Alternate dates of birth for our ancestors, perhaps ranging over several years, are common for many of us, and the reasons can vary considerably. A recent example in my own research came in the form of a deliberate change of birth date, with the sole intention to make the subject appear younger than her husband.
As shown in Albert A. Pomeroy’s History and genealogy of the Pomeroy family, Frances Pomeroy was born 22 November 1893, the daughter of Sanford and Mary (Lottimer) Pomeroy. Her father was an American artist living in Paris where Frances herself was born, and Frances never visited the United States until 1900, according to her 1915 passport application. Between 1908 and 1919, I found six separate records confirming her birth in 1893.[1]
Then, in 1920, as summarized in the Pomeroy genealogy, she returns to the United States permanently to get married. From that point on her age “changes” by two years.
Frances’s husband Charles Warren Lippitt was born 15 May 1894. Frances was only six months older than Charles, but it appears that that was her reasoning to change her date of birth. Instead of both being 26, Charles and Frances were now 26 and 24, and Frances was a “respectable” eighteen months younger than her husband. The only record after 1920 that gives Frances’s correct 1893 birthdate is the above Pomeroy genealogy in 1922 (part 3). However, that date of birth had first appeared in part 2 of the same genealogy, published in 1912, when Frances was still using the 1893 date. Likely the genealogist kept the same date as had been earlier supplied and only updated her sketch with her marriage and how they met in France, and did not “update” her year of birth! Charles and Frances Lippitt divorced in 1937 and Frances still used the later date of birth on the 1940 census; her daughter supplied the same year on her mother’s death certificate and gravestone.

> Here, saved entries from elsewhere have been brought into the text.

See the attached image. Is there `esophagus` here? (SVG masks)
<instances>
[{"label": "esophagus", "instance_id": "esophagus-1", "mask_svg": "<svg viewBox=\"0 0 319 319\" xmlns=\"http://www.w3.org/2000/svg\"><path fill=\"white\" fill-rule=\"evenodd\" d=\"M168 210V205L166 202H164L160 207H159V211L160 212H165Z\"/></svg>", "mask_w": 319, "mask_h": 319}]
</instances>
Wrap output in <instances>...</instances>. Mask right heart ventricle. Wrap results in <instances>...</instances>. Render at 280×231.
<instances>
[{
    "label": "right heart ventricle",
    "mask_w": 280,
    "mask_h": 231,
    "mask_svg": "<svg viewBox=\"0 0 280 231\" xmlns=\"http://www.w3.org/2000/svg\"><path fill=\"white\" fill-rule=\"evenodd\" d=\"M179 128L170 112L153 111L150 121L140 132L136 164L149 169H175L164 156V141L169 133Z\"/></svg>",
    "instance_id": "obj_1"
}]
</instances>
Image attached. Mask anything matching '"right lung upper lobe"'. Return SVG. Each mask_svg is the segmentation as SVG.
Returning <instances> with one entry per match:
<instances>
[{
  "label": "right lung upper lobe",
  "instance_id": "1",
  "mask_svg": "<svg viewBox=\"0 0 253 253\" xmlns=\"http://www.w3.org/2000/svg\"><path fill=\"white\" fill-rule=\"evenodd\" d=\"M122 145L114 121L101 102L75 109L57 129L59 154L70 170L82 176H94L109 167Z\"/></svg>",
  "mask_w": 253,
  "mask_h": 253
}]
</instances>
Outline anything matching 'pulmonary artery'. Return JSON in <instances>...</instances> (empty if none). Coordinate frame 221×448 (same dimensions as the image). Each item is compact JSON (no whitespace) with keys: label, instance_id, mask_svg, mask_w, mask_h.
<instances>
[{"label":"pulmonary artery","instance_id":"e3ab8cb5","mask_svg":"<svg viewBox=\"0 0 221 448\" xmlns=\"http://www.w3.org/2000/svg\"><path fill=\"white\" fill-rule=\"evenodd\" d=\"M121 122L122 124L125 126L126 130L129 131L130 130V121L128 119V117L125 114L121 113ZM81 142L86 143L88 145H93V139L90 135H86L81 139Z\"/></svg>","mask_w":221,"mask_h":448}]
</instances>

Being six months older than your husband may seem trivial to us, but this appears to have mattered to Frances in 1920! While not every age variation is as clear and deliberate as this one appears to be, it’s nonetheless an example of what could motivate an ancestor to “fudge” facts.
[1] Passenger lists in 1908 and 1919 provide an age; U.S. passport applications in 1915, 1916, 1918, and 1919 provide an exact date of birth.

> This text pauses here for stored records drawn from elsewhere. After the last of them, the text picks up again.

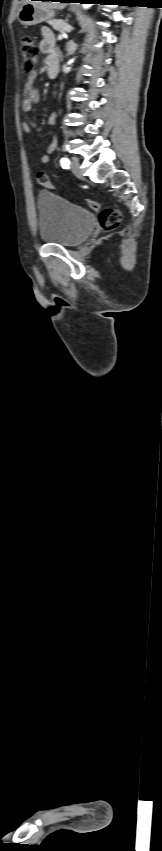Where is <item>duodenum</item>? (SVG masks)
Instances as JSON below:
<instances>
[{
	"instance_id": "obj_1",
	"label": "duodenum",
	"mask_w": 162,
	"mask_h": 851,
	"mask_svg": "<svg viewBox=\"0 0 162 851\" xmlns=\"http://www.w3.org/2000/svg\"><path fill=\"white\" fill-rule=\"evenodd\" d=\"M48 76L53 79L57 76L59 70V62L57 59L51 58L46 61Z\"/></svg>"
}]
</instances>
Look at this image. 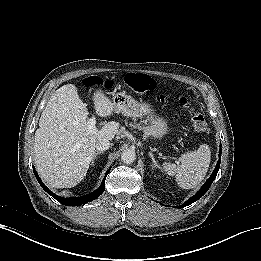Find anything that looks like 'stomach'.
Returning a JSON list of instances; mask_svg holds the SVG:
<instances>
[{"label": "stomach", "instance_id": "stomach-1", "mask_svg": "<svg viewBox=\"0 0 261 261\" xmlns=\"http://www.w3.org/2000/svg\"><path fill=\"white\" fill-rule=\"evenodd\" d=\"M114 107L117 111L125 116L134 118L147 117L149 121L146 127L147 134L154 139L162 138L168 132V125L164 118L158 117L149 103L138 102L131 96L125 93H119L113 101Z\"/></svg>", "mask_w": 261, "mask_h": 261}]
</instances>
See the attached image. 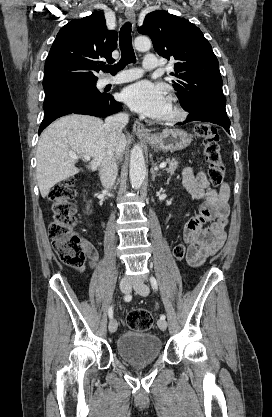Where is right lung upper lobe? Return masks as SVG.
Instances as JSON below:
<instances>
[{"mask_svg": "<svg viewBox=\"0 0 272 417\" xmlns=\"http://www.w3.org/2000/svg\"><path fill=\"white\" fill-rule=\"evenodd\" d=\"M117 32L106 28L104 14L75 19L58 32L45 63L44 90L64 85L96 83L95 71L113 60Z\"/></svg>", "mask_w": 272, "mask_h": 417, "instance_id": "obj_1", "label": "right lung upper lobe"}]
</instances>
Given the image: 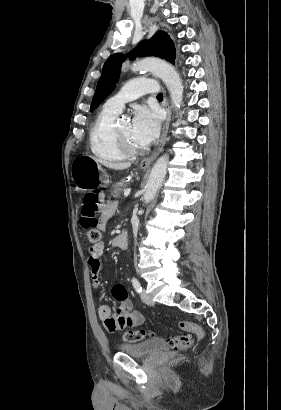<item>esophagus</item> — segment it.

[2] 1920 New York City Marriage Certificate; Passenger lists from 1928, 1931, 1933, 1936; U.S. Passport applications from 1924; 1925 and 1935 Rhode Island State Census; 1930 and 1940 U.S. Federal Census; 1936 Social Security Application; Death Certificate and gravestone. As in the earlier passenger lists, only France’s age was given. Frances appears on lists of US. Citizens. Most people on these lists were given their full date of birth and U.S. birthplace. However, Frances (born in France) is only given her age with the notation that she is a U.S. citizen by virtue of being born to U.S. parents, or after 1920, by virtue of her marriage to an American citizen (citizenship rights for women in the U.S. at the time of their marriage in 1920 were dependent on the citizenship of their husbands).